** Opening Exercise materials block **

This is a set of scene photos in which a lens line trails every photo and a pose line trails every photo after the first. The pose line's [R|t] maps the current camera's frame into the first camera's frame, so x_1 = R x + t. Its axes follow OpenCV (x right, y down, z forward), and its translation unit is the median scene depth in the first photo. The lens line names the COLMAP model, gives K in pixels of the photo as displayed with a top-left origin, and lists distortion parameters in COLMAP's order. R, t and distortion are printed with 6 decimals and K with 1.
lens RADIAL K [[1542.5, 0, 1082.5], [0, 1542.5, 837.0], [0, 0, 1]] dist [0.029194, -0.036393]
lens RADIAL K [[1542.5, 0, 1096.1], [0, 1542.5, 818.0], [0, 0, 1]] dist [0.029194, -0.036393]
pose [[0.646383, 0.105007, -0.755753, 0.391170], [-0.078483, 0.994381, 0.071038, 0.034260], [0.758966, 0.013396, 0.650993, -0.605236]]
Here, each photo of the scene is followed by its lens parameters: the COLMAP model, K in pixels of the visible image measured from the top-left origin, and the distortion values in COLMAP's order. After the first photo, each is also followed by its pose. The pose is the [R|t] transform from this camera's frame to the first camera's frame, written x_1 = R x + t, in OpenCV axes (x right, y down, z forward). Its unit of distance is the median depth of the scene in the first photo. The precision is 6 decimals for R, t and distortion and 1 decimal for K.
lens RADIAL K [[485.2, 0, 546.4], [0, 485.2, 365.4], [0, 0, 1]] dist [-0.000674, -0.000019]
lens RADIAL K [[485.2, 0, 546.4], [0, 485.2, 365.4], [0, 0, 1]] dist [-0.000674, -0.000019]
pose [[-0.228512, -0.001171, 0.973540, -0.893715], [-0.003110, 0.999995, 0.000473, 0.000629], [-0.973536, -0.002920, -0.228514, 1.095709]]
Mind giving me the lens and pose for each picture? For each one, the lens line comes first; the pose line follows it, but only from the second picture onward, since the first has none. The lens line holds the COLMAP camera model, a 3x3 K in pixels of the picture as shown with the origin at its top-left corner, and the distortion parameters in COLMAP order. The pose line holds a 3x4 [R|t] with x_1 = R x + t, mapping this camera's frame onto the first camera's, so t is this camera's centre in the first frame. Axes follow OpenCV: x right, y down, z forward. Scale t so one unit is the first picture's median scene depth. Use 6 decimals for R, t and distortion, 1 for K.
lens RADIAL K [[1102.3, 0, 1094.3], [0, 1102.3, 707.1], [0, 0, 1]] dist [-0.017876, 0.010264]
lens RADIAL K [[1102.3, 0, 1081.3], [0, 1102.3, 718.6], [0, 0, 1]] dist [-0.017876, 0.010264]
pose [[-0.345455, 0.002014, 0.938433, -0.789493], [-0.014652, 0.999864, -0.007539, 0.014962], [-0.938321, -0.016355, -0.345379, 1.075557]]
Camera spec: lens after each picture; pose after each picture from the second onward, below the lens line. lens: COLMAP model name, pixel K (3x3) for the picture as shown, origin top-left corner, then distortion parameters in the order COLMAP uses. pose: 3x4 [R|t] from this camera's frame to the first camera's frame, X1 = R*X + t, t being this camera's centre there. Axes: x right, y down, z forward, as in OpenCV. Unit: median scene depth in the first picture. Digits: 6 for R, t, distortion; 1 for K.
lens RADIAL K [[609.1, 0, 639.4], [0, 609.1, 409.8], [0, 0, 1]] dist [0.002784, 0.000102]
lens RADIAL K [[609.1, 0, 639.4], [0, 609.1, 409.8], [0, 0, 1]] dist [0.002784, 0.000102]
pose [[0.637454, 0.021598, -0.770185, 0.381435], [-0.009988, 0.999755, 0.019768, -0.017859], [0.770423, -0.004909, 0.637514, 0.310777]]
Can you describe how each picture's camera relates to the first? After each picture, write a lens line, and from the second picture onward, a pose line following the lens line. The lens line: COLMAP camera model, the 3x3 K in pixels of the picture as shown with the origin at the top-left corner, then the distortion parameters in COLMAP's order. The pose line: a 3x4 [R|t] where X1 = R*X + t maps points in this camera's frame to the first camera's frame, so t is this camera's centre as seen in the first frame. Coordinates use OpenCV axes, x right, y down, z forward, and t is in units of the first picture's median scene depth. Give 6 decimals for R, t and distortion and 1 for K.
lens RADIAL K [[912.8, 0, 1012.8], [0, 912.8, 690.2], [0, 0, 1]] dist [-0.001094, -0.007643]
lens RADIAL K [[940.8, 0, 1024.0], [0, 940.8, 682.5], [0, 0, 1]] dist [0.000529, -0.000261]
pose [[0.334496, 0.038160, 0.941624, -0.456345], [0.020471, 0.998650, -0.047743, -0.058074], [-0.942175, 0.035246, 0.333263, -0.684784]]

** Closing Exercise materials block **

What you have to do.
All records above are to be output again exactly as they stand.

Completed task.
This is a set of scene photos in which a lens line trails every photo and a pose line trails every photo after the first. The pose line's [R|t] maps the current camera's frame into the first camera's frame, so x_1 = R x + t. Its axes follow OpenCV (x right, y down, z forward), and its translation unit is the median scene depth in the first photo. The lens line names the COLMAP model, gives K in pixels of the photo as displayed with a top-left origin, and lists distortion parameters in COLMAP's order. R, t and distortion are printed with 6 decimals and K with 1.
lens RADIAL K [[1542.5, 0, 1082.5], [0, 1542.5, 837.0], [0, 0, 1]] dist [0.029194, -0.036393]
lens RADIAL K [[1542.5, 0, 1096.1], [0, 1542.5, 818.0], [0, 0, 1]] dist [0.029194, -0.036393]
pose [[0.646383, 0.105007, -0.755753, 0.391170], [-0.078483, 0.994381, 0.071038, 0.034260], [0.758966, 0.013396, 0.650993, -0.605236]]
Here, each photo of the scene is followed by its lens parameters: the COLMAP model, K in pixels of the visible image measured from the top-left origin, and the distortion values in COLMAP's order. After the first photo, each is also followed by its pose. The pose is the [R|t] transform from this camera's frame to the first camera's frame, written x_1 = R x + t, in OpenCV axes (x right, y down, z forward). Its unit of distance is the median depth of the scene in the first photo. The precision is 6 decimals for R, t and distortion and 1 decimal for K.
lens RADIAL K [[485.2, 0, 546.4], [0, 485.2, 365.4], [0, 0, 1]] dist [-0.000674, -0.000019]
lens RADIAL K [[485.2, 0, 546.4], [0, 485.2, 365.4], [0, 0, 1]] dist [-0.000674, -0.000019]
pose [[-0.228512, -0.001171, 0.973540, -0.893715], [-0.003110, 0.999995, 0.000473, 0.000629], [-0.973536, -0.002920, -0.228514, 1.095709]]
Mind giving me the lens and pose for each picture? For each one, the lens line comes first; the pose line follows it, but only from the second picture onward, since the first has none. The lens line holds the COLMAP camera model, a 3x3 K in pixels of the picture as shown with the origin at its top-left corner, and the distortion parameters in COLMAP order. The pose line holds a 3x4 [R|t] with x_1 = R x + t, mapping this camera's frame onto the first camera's, so t is this camera's centre in the first frame. Axes follow OpenCV: x right, y down, z forward. Scale t so one unit is the first picture's median scene depth. Use 6 decimals for R, t and distortion, 1 for K.
lens RADIAL K [[1102.3, 0, 1094.3], [0, 1102.3, 707.1], [0, 0, 1]] dist [-0.017876, 0.010264]
lens RADIAL K [[1102.3, 0, 1081.3], [0, 1102.3, 718.6], [0, 0, 1]] dist [-0.017876, 0.010264]
pose [[-0.345455, 0.002014, 0.938433, -0.789493], [-0.014652, 0.999864, -0.007539, 0.014962], [-0.938321, -0.016355, -0.345379, 1.075557]]
Camera spec: lens after each picture; pose after each picture from the second onward, below the lens line. lens: COLMAP model name, pixel K (3x3) for the picture as shown, origin top-left corner, then distortion parameters in the order COLMAP uses. pose: 3x4 [R|t] from this camera's frame to the first camera's frame, X1 = R*X + t, t being this camera's centre there. Axes: x right, y down, z forward, as in OpenCV. Unit: median scene depth in the first picture. Digits: 6 for R, t, distortion; 1 for K.
lens RADIAL K [[609.1, 0, 639.4], [0, 609.1, 409.8], [0, 0, 1]] dist [0.002784, 0.000102]
lens RADIAL K [[609.1, 0, 639.4], [0, 609.1, 409.8], [0, 0, 1]] dist [0.002784, 0.000102]
pose [[0.637454, 0.021598, -0.770185, 0.381435], [-0.009988, 0.999755, 0.019768, -0.017859], [0.770423, -0.004909, 0.637514, 0.310777]]
Can you describe how each picture's camera relates to the first? After each picture, write a lens line, and from the second picture onward, a pose line following the lens line. The lens line: COLMAP camera model, the 3x3 K in pixels of the picture as shown with the origin at the top-left corner, then the distortion parameters in COLMAP's order. The pose line: a 3x4 [R|t] where X1 = R*X + t maps points in this camera's frame to the first camera's frame, so t is this camera's centre as seen in the first frame. Coordinates use OpenCV axes, x right, y down, z forward, and t is in units of the first picture's median scene depth. Give 6 decimals for R, t and distortion and 1 for K.
lens RADIAL K [[912.8, 0, 1012.8], [0, 912.8, 690.2], [0, 0, 1]] dist [-0.001094, -0.007643]
lens RADIAL K [[940.8, 0, 1024.0], [0, 940.8, 682.5], [0, 0, 1]] dist [0.000529, -0.000261]
pose [[0.334496, 0.038160, 0.941624, -0.456345], [0.020471, 0.998650, -0.047743, -0.058074], [-0.942175, 0.035246, 0.333263, -0.684784]]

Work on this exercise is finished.